Malgorzata Szumowska und ihr Kameramann und Koautor Michal Englert tauchen die Bilder ihres Films in glühendes Sonnenlicht. Das Fluidum unter einem unendlichen Sommerhimmel scheint einen Kokon um die Männer, ältere wie jüngere, zu legen. Die Nähe, Gleichheit und Anziehung unter ihnen brodelt explosiv. Ist das ein Sommer der Entscheidung oder schon die Hölle? Die Anfechtung, die den kraftvollen Priester in die Passion stürzt, wird in der hyperrealistischen Bildsprache des Films zur biblischen Parabel über die Unmenschlichkeit des Gelübdes, das ihn zum Außenseiter stempelt.
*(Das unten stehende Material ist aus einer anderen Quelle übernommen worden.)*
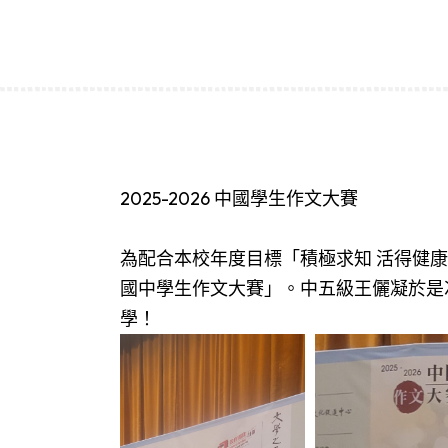
2025-2026 中國學生作文大賽
為配合本校年度目標「積極求知 活得健康
國中學生作文大賽」。中五級王儷凝於是
學！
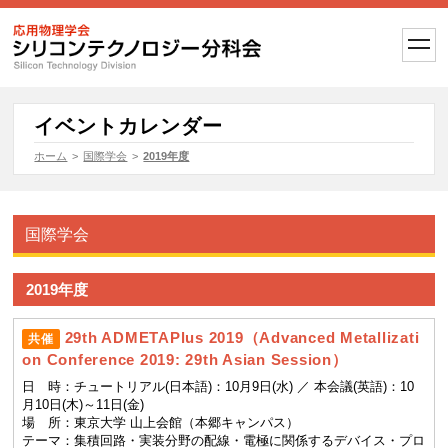
t
o
g
g
l
e
イベントカレンダー
n
a
ホーム
>
国際学会
>
2019年度
v
i
g
a
t
国際学会
i
o
n
2019年度
29th ADMETAPlus 2019（Advanced Metallizati
共催
on Conference 2019: 29th Asian Session）
日 時：
チュートリアル(日本語)：10月9日(水) ／ 本会議(英語)：10
月10日(木)～11日(金)
場 所：
東京大学 山上会館（本郷キャンパス）
テーマ：
集積回路・実装分野の配線・電極に関係するデバイス・プロ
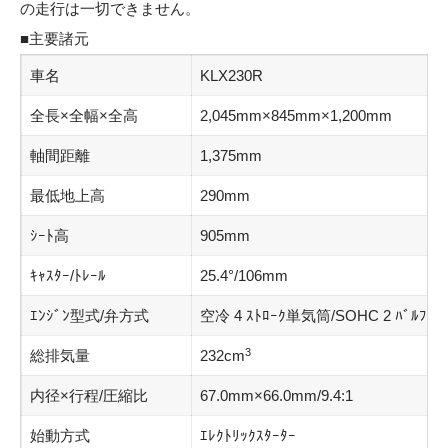
の走行は一切できません。
■主要諸元
車名
KLX230R
全長×全幅×全高
2,045mm×845mm×1,200mm
軸間距離
1,375mm
最低地上高
290mm
ｼｰﾄ高
905mm
ｷｬｽﾀｰ/ﾄﾚｰﾙ
25.4°/106mm
ｴﾝｼﾞﾝ型式/弁方式
空冷 4 ｽﾄﾛｰｸ単気筒/SOHC 2 ﾊﾞﾙﾌﾞ
3
総排気量
232cm
内径×行程/圧縮比
67.0mm×66.0mm/9.4:1
始動方式
ｴﾚｸﾄﾘｯｸｽﾀｰﾀｰ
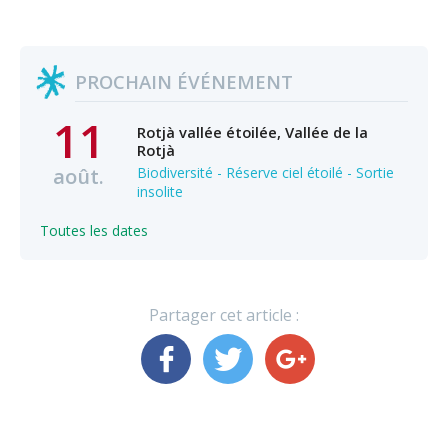
PROCHAIN ÉVÉNEMENT
11
Rotjà vallée étoilée, Vallée de la
Rotjà
août.
Biodiversité - Réserve ciel étoilé - Sortie
insolite
Toutes les dates
Partager cet article :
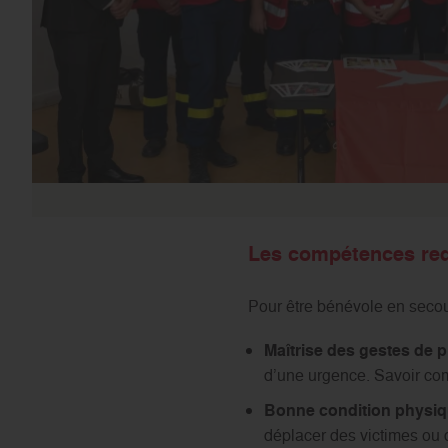
Les compétences req
Pour être bénévole en secou
Maîtrise des gestes de 
d’une urgence. Savoir comm
Bonne condition physi
déplacer des victimes ou de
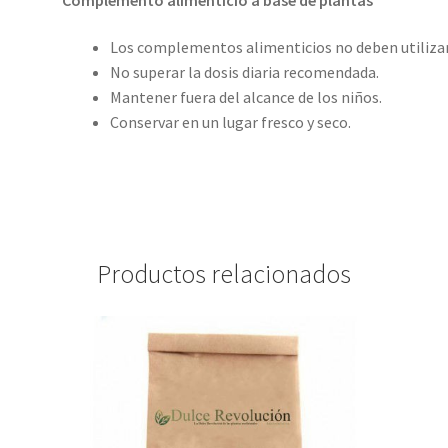
Los complementos alimenticios no deben utilizars
No superar la dosis diaria recomendada.
Mantener fuera del alcance de los niños.
Conservar en un lugar fresco y seco.
Productos relacionados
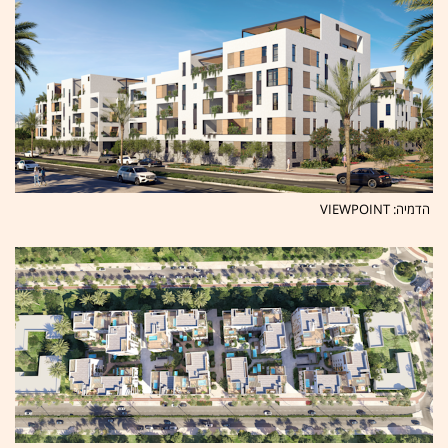
הדמיה: VIEWPOINT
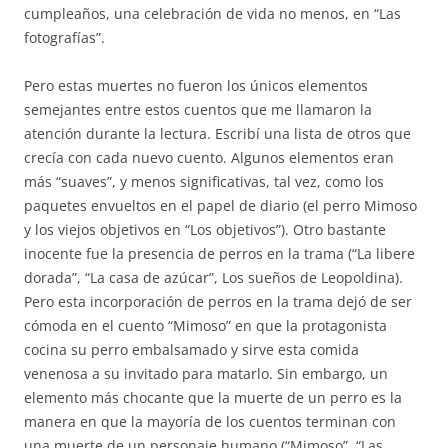
cumpleaños, una celebración de vida no menos, en “Las
fotografías”.
Pero estas muertes no fueron los únicos elementos
semejantes entre estos cuentos que me llamaron la
atención durante la lectura. Escribí una lista de otros que
crecía con cada nuevo cuento. Algunos elementos eran
más “suaves”, y menos significativas, tal vez, como los
paquetes envueltos en el papel de diario (el perro Mimoso
y los viejos objetivos en “Los objetivos”). Otro bastante
inocente fue la presencia de perros en la trama (“La libere
dorada”, “La casa de azúcar”, Los sueños de Leopoldina).
Pero esta incorporación de perros en la trama dejó de ser
cómoda en el cuento “Mimoso” en que la protagonista
cocina su perro embalsamado y sirve esta comida
venenosa a su invitado para matarlo. Sin embargo, un
elemento más chocante que la muerte de un perro es la
manera en que la mayoría de los cuentos terminan con
una muerte de un personaje humano (“Mimoso”, “Las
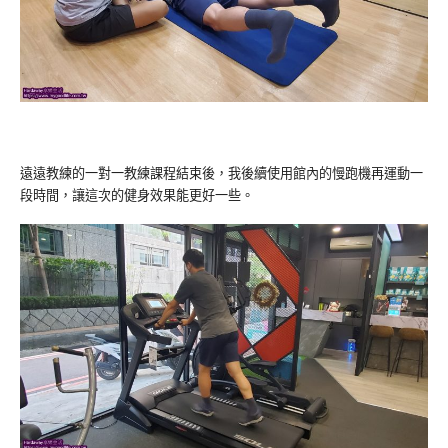
遠遠教練的一對一教練課程結束後，我後續使用館內的慢跑機再運動一
段時間，讓這次的健身效果能更好一些。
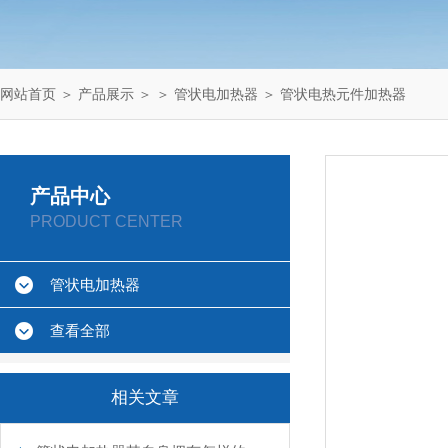
网站首页
＞
产品展示
＞ ＞
管状电加热器
＞ 管状电热元件加热器
产品中心
PRODUCT CENTER
管状电加热器
查看全部
相关文章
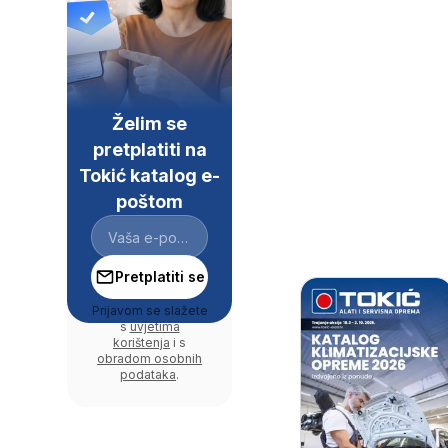
Želim se
pretplatiti na
Tokić katalog e-
poštom
Pretplatiti se
Prijavom se slažete
s
uvjetima
korištenja
i s
obradom osobnih
podataka
.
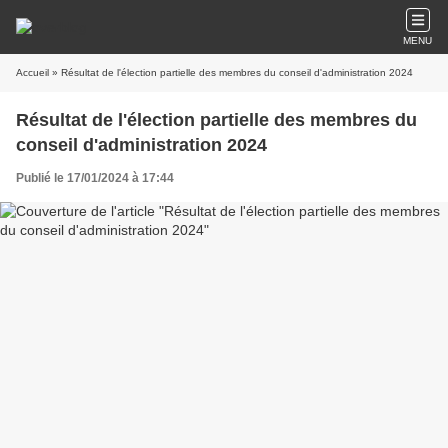
MENU
Accueil
» Résultat de l'élection partielle des membres du conseil d'administration 2024
Résultat de l'élection partielle des membres du
conseil d'administration 2024
Publié le 17/01/2024 à 17:44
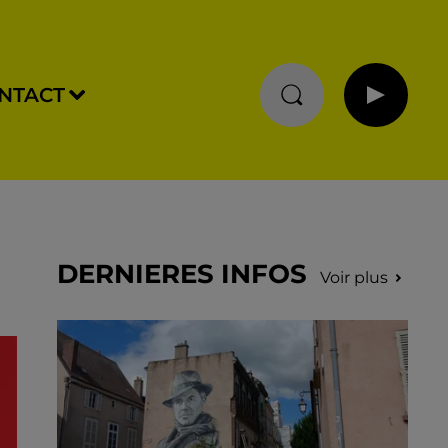
NTACT
DERNIERES INFOS
Voir plus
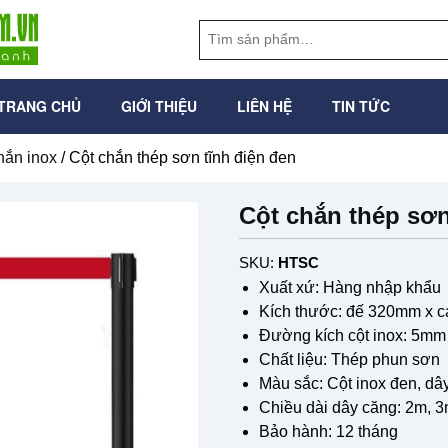
TRANG CHỦ
GIỚI THIỆU
LIÊN HỆ
TIN TỨC
hắn inox
/ Cột chắn thép sơn tĩnh điện đen
Cột chắn thép sơn
SKU:
HTSC
Xuất xứ: Hàng nhập khẩu
Kích thước: đế 320mm x 
Đường kích cột inox: 5mm
Chất liệu: Thép phun sơn
Màu sắc: Cột inox đen, d
Chiều dài dây căng: 2m, 
Bảo hành: 12 tháng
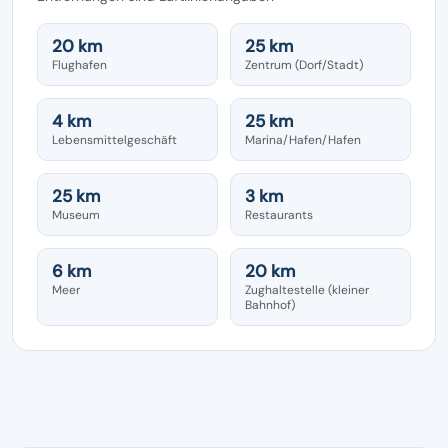
20 km
25 km
Flughafen
Zentrum (Dorf/Stadt)
4 km
25 km
Lebensmittelgeschäft
Marina/Hafen/Hafen
25 km
3 km
Museum
Restaurants
6 km
20 km
Meer
Zughaltestelle (kleiner
Bahnhof)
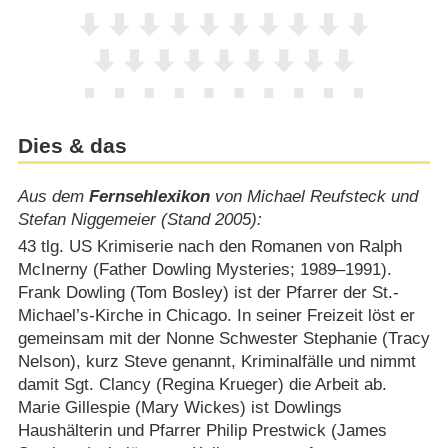
Dies & das
Aus dem
Fernsehlexikon
von Michael Reufsteck und
Stefan Niggemeier (Stand 2005):
43 tlg. US Krimiserie nach den Romanen von Ralph
McInerny (Father Dowling Mysteries; 1989⁠–⁠1991).
Frank Dowling (Tom Bosley) ist der Pfarrer der St.-
Michael’s-Kirche in Chicago. In seiner Freizeit löst er
gemeinsam mit der Nonne Schwester Stephanie (Tracy
Nelson), kurz Steve genannt, Kriminalfälle und nimmt
damit Sgt. Clancy (Regina Krueger) die Arbeit ab.
Marie Gillespie (Mary Wickes) ist Dowlings
Haushälterin und Pfarrer Philip Prestwick (James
Ewa (Maja Ostazewska), die einzige Frau des Films, die Adam in diesem verlorenen Paradies aus Langeweile zu verführen versucht, verschwindet schnell aus dem Drama. Lukasz (Mateusz Kosciukiewicz), ein schweigsamer junger Mann aus dem Dorf, ist es, der vorsichtig und schweigsam die Fürsorge des Priesters und dabei indirekt auch sein Begehren weckt. Bei den rauen Spielen der Jungs fängt sich Lukasz immer wieder Verletzungen ein, die Adam mit Gesten, die an das Neue Testament erinnern, zu lindern versucht. Todesmutig springt er mit den anderen in den See, obwohl er nicht schwimmen kann, und wird mit privatem Schwimmunterricht durch Adam belohnt. Einmal lockt er den Priester in ein Maisfeld und verführt ihn bei der Suche im Labyrinth zum tierisch genussvollen Austausch ihrer Jubelschreie.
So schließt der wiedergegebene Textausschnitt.